***** Data in this exercise

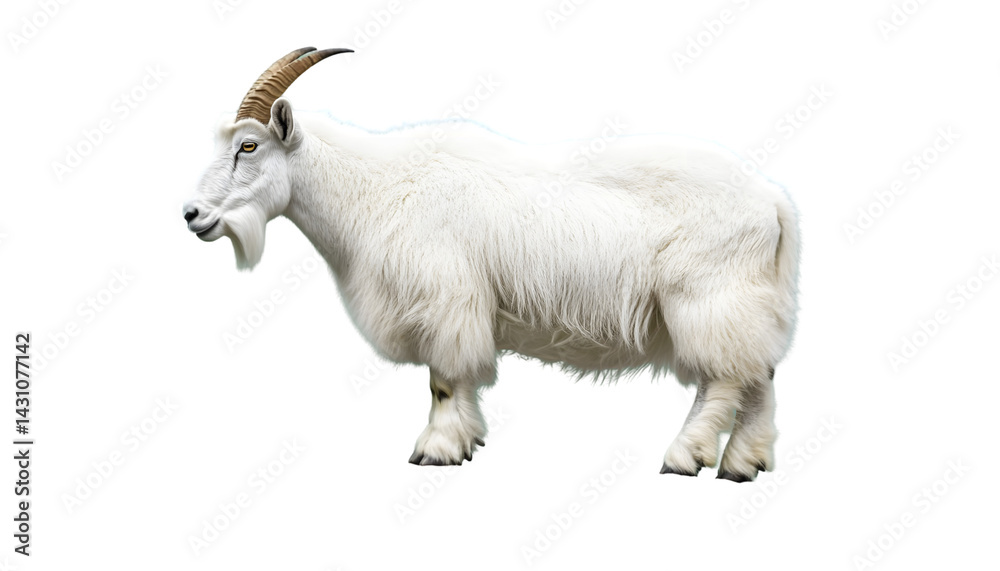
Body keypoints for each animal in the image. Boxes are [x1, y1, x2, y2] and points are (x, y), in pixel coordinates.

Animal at [184, 48, 800, 482]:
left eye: (248, 146)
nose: (192, 215)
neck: (373, 190)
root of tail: (772, 200)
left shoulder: (446, 299)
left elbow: (443, 380)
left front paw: (435, 450)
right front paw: (469, 441)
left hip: (708, 300)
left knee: (723, 380)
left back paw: (684, 456)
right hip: (750, 304)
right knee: (760, 376)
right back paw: (743, 464)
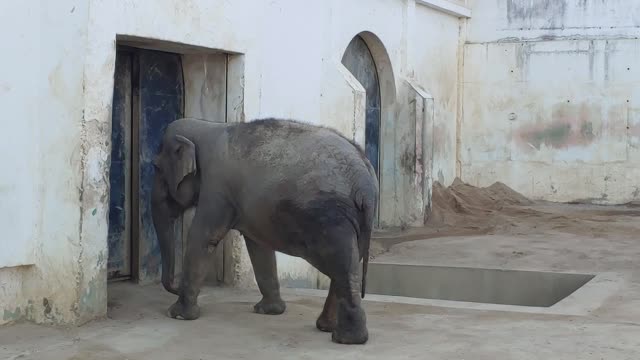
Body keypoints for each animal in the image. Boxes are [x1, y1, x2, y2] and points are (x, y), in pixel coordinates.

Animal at [150, 116, 380, 344]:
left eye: (156, 167)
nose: (174, 287)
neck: (207, 126)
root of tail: (365, 181)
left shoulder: (216, 187)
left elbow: (204, 237)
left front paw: (177, 315)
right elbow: (258, 246)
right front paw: (269, 311)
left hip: (331, 218)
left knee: (342, 266)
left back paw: (346, 339)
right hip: (355, 222)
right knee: (348, 264)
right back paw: (327, 328)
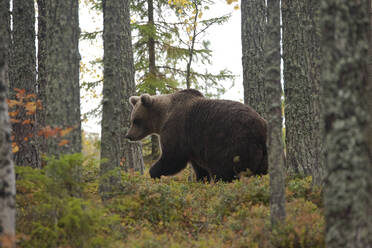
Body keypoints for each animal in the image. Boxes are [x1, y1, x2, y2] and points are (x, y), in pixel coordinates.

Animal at [125, 88, 268, 181]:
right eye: (132, 120)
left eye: (136, 120)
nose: (129, 136)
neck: (162, 118)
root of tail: (261, 128)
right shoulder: (193, 146)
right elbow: (199, 168)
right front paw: (201, 180)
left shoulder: (177, 129)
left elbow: (172, 157)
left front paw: (153, 172)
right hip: (264, 153)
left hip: (233, 143)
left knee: (224, 171)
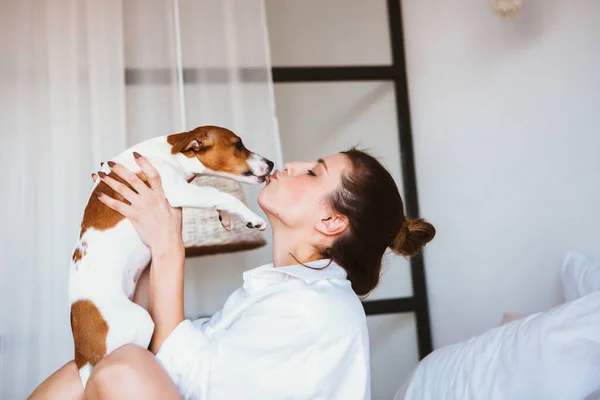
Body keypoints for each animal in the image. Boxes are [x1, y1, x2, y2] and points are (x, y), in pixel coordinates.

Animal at [69, 125, 274, 388]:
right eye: (238, 145)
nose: (271, 163)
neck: (168, 153)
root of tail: (81, 356)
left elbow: (216, 196)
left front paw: (227, 218)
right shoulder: (180, 190)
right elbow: (221, 194)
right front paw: (252, 218)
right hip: (140, 321)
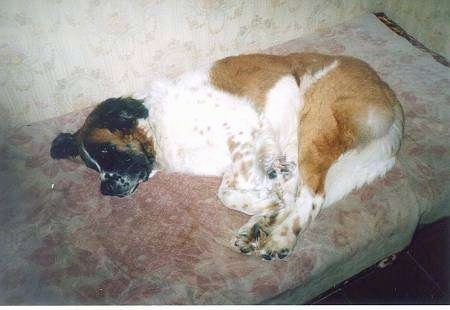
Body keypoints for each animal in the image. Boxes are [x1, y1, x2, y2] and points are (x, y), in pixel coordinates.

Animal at [50, 52, 404, 260]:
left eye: (106, 151)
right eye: (92, 166)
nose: (106, 189)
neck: (157, 128)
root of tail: (389, 92)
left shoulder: (244, 131)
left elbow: (229, 192)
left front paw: (268, 206)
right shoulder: (248, 153)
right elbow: (248, 188)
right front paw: (265, 209)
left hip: (313, 128)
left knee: (311, 197)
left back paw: (280, 239)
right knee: (298, 192)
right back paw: (258, 228)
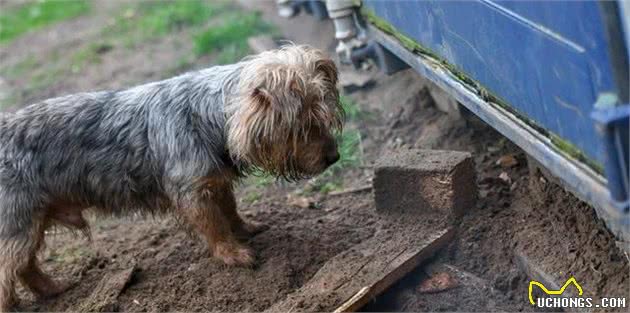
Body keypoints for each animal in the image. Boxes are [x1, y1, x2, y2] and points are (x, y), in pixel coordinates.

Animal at [0, 44, 346, 310]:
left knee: (25, 266)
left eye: (324, 118)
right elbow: (215, 225)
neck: (208, 115)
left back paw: (52, 289)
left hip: (30, 222)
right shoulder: (192, 192)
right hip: (18, 223)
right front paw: (233, 254)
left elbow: (230, 210)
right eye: (303, 127)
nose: (334, 157)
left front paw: (245, 229)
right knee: (8, 270)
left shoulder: (215, 182)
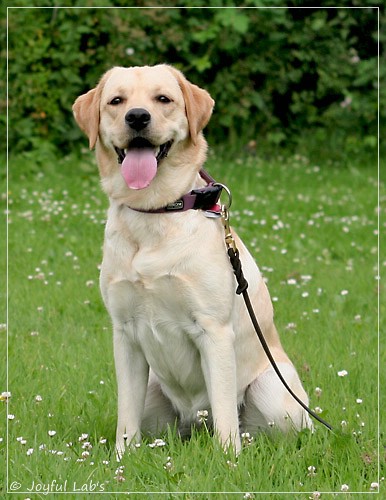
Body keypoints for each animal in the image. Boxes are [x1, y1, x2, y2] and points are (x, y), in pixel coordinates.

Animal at [73, 63, 314, 458]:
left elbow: (225, 416)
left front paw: (228, 460)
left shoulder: (213, 330)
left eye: (163, 99)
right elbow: (125, 418)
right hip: (154, 390)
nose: (137, 117)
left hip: (273, 392)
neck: (156, 212)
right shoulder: (124, 335)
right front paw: (121, 461)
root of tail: (195, 422)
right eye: (116, 101)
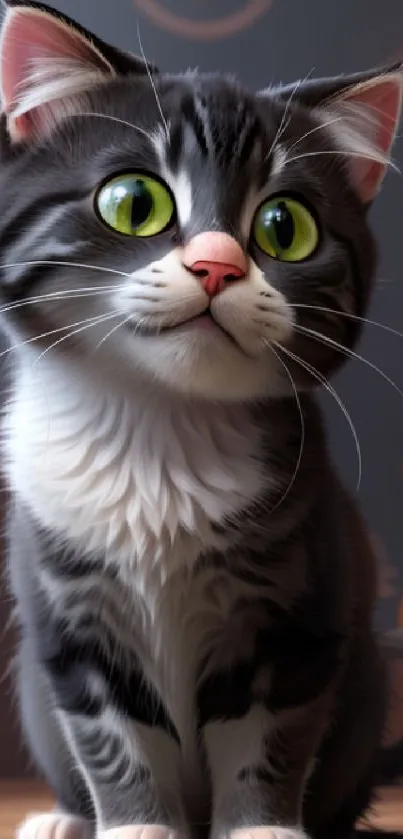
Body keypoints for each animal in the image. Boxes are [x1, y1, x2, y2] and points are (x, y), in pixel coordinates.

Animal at [1, 1, 402, 839]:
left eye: (283, 225)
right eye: (133, 202)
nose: (215, 265)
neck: (159, 429)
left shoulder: (298, 606)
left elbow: (271, 733)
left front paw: (262, 826)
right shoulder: (68, 608)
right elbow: (111, 732)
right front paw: (136, 824)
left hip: (369, 684)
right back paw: (62, 816)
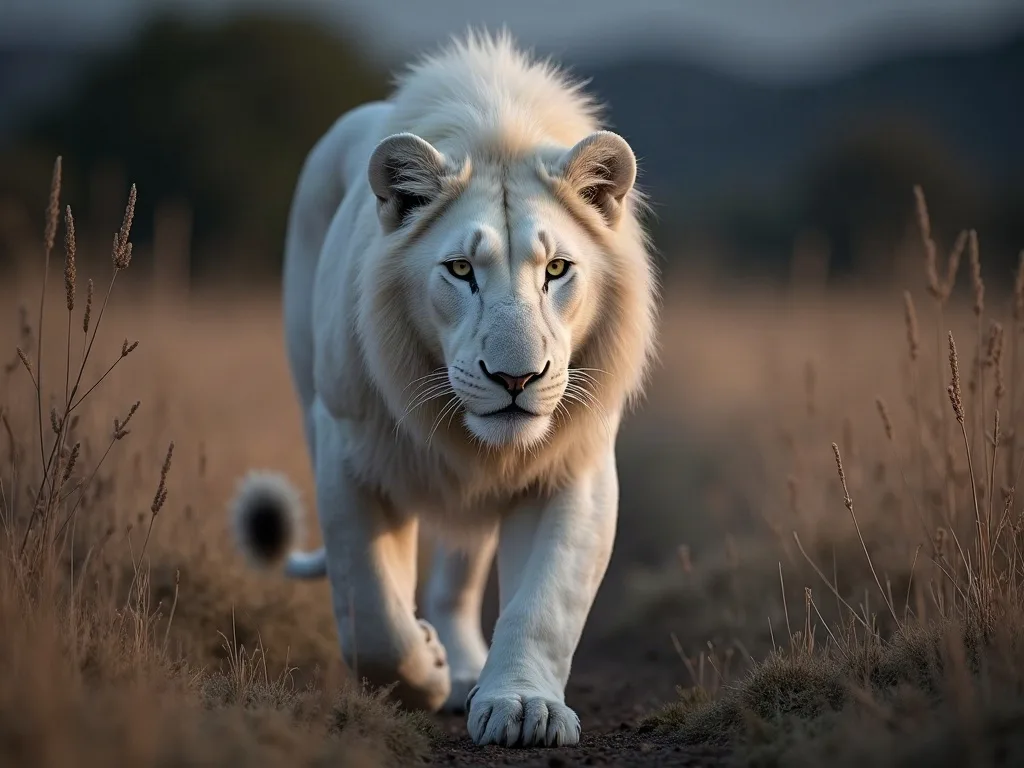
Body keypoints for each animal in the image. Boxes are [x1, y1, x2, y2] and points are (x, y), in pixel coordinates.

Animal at [229, 29, 658, 748]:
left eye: (558, 269)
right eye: (460, 270)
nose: (515, 377)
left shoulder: (576, 464)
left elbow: (545, 602)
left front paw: (522, 705)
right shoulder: (350, 451)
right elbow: (372, 616)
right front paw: (422, 670)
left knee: (457, 580)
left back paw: (464, 670)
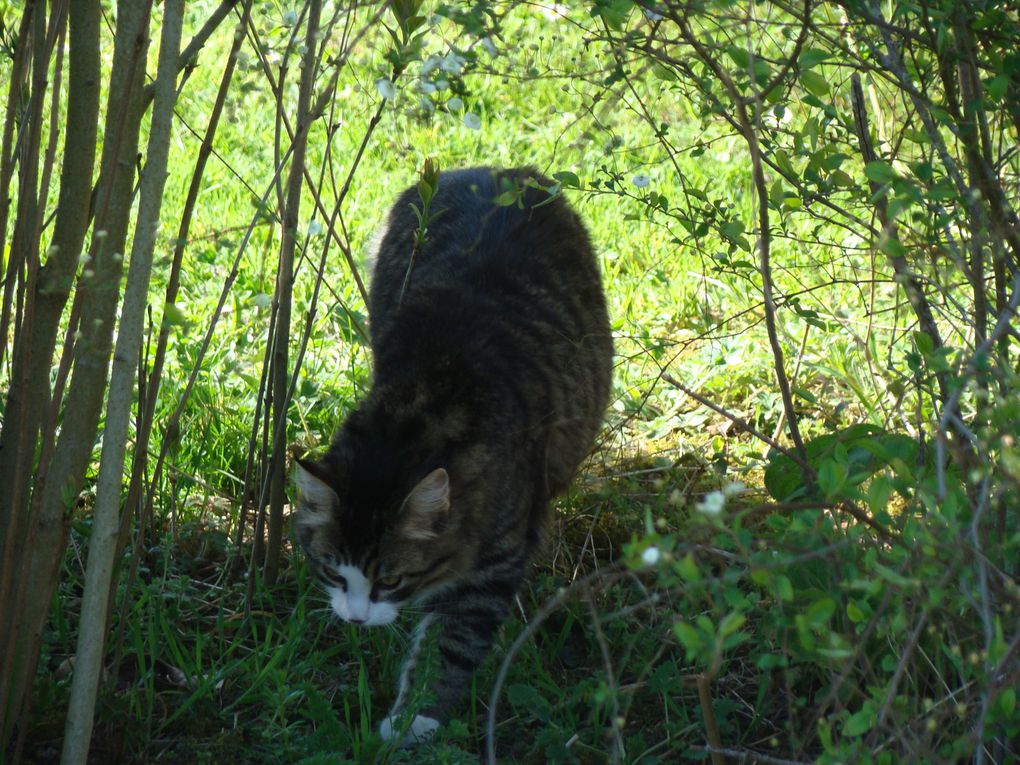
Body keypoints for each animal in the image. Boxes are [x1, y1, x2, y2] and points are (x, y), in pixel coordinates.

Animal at [295, 167, 612, 750]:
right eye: (331, 571)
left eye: (390, 581)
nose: (356, 621)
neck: (426, 397)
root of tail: (496, 169)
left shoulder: (494, 562)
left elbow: (451, 643)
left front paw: (414, 719)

**********

__Try it__
Each entry above should be written out again exactly, without its pictures.

__Task answer__
Body keypoints for each animal in the image. Boxes are [x1, y1, x2, y2] and points are (x, y), in pixel coordinates.

Animal at [184, 48, 800, 482]:
left eye: (248, 146)
nose: (192, 215)
neck: (373, 190)
root of tail: (772, 200)
left shoulder: (446, 299)
left elbow: (443, 380)
left front paw: (435, 450)
right front paw: (469, 441)
left hip: (708, 300)
left knee: (723, 380)
left back paw: (684, 456)
right hip: (750, 304)
right knee: (760, 376)
right back paw: (743, 464)
Body keypoints for each animal in the image. Boxes are [x1, y1, x2, y2] and points are (x, y), in pixel coordinates.

Animal at [150, 116, 380, 344]:
left eye: (156, 167)
nose: (174, 287)
neck: (207, 126)
root of tail: (365, 181)
left shoulder: (216, 187)
left elbow: (204, 237)
left front paw: (177, 315)
right elbow: (258, 246)
right front paw: (269, 311)
left hip: (331, 218)
left knee: (342, 266)
left back paw: (346, 339)
right hip: (355, 222)
right knee: (348, 264)
right back paw: (327, 328)
Body keypoints for each animal in the image. Boxes are [x1, y1, x2, y2] and points are (x, y), in pixel coordinates.

Animal at [125, 88, 268, 181]:
right eye: (132, 120)
left eye: (136, 120)
nose: (129, 136)
neck: (162, 118)
root of tail: (261, 128)
right shoulder: (193, 146)
right elbow: (199, 168)
right front paw: (201, 180)
left shoulder: (177, 129)
left elbow: (172, 157)
left front paw: (153, 172)
right hip: (264, 153)
left hip: (233, 143)
left knee: (224, 171)
Body keypoints for each animal in the image. Boxes are [x1, y1, x2, y2] and points are (x, y), in pixel coordinates.

Animal at [69, 125, 274, 388]:
right eye: (238, 145)
nose: (271, 163)
neck: (168, 153)
root of tail: (81, 356)
left elbow: (216, 196)
left front paw: (227, 218)
right shoulder: (180, 190)
right elbow: (221, 194)
right front paw: (252, 218)
right hip: (140, 321)
Body keypoints for each animal in the image. Boxes are [x1, y1, x2, y2] and points are (x, y), in pixel coordinates.

Animal at [50, 52, 404, 260]:
left eye: (106, 151)
right eye: (92, 166)
nose: (106, 189)
neck: (157, 128)
root of tail: (389, 92)
left shoulder: (244, 131)
left elbow: (229, 192)
left front paw: (268, 206)
right shoulder: (248, 153)
right elbow: (248, 188)
right front paw: (265, 209)
left hip: (313, 128)
left knee: (311, 197)
left back paw: (280, 239)
right knee: (298, 192)
right back paw: (258, 228)
Body keypoints for each animal in the image. Boxes are [x1, y1, x2, y2] and points are (x, y), in pixel coordinates.

Animal at [0, 44, 346, 310]:
left knee: (25, 266)
left eye: (324, 118)
right elbow: (215, 225)
neck: (208, 115)
left back paw: (52, 289)
left hip: (30, 222)
right shoulder: (192, 192)
right hip: (18, 223)
right front paw: (233, 254)
left elbow: (230, 210)
right eye: (303, 127)
nose: (334, 157)
left front paw: (245, 229)
right knee: (8, 270)
left shoulder: (215, 182)
Body keypoints for each animal in the image. Boxes are [x1, y1, x2, y2] and points are (x, y), in pixel coordinates.

Animal at [73, 63, 314, 458]:
left elbow: (225, 416)
left front paw: (228, 460)
left shoulder: (213, 330)
left eye: (163, 99)
right elbow: (125, 418)
right hip: (154, 390)
nose: (137, 117)
left hip: (273, 392)
neck: (156, 212)
right shoulder: (124, 335)
right front paw: (121, 461)
root of tail: (195, 422)
right eye: (116, 101)
Body keypoints for each animal in the image. Boxes are [x1, y1, x2, y2] and points are (x, y), in pixel coordinates.

Animal at [1, 1, 402, 839]:
left eye: (283, 225)
right eye: (133, 202)
nose: (215, 265)
neck: (159, 429)
left shoulder: (298, 606)
left elbow: (271, 733)
left front paw: (262, 826)
right shoulder: (68, 608)
right elbow: (111, 732)
right front paw: (136, 824)
left hip: (369, 684)
right back paw: (62, 816)
Body keypoints for each animal in the image. Boxes are [x1, y1, x2, y2] and points are (x, y), in pixel coordinates.

Animal at [229, 29, 658, 748]:
left eye: (558, 269)
right eye: (460, 270)
nose: (515, 377)
left shoulder: (576, 464)
left elbow: (545, 602)
left front paw: (522, 705)
right shoulder: (350, 451)
right elbow: (372, 616)
right front paw: (422, 670)
left knee: (457, 580)
left back paw: (464, 670)
Body keypoints for each animal in the image. Boxes are [x1, y1, x2, y2] and points are (x, y), in pixel coordinates.

Animal at [295, 167, 612, 750]:
right eye: (331, 571)
left eye: (390, 581)
nose: (356, 621)
neck: (426, 397)
root of tail: (496, 169)
left shoulder: (494, 562)
left elbow: (451, 643)
left front paw: (414, 719)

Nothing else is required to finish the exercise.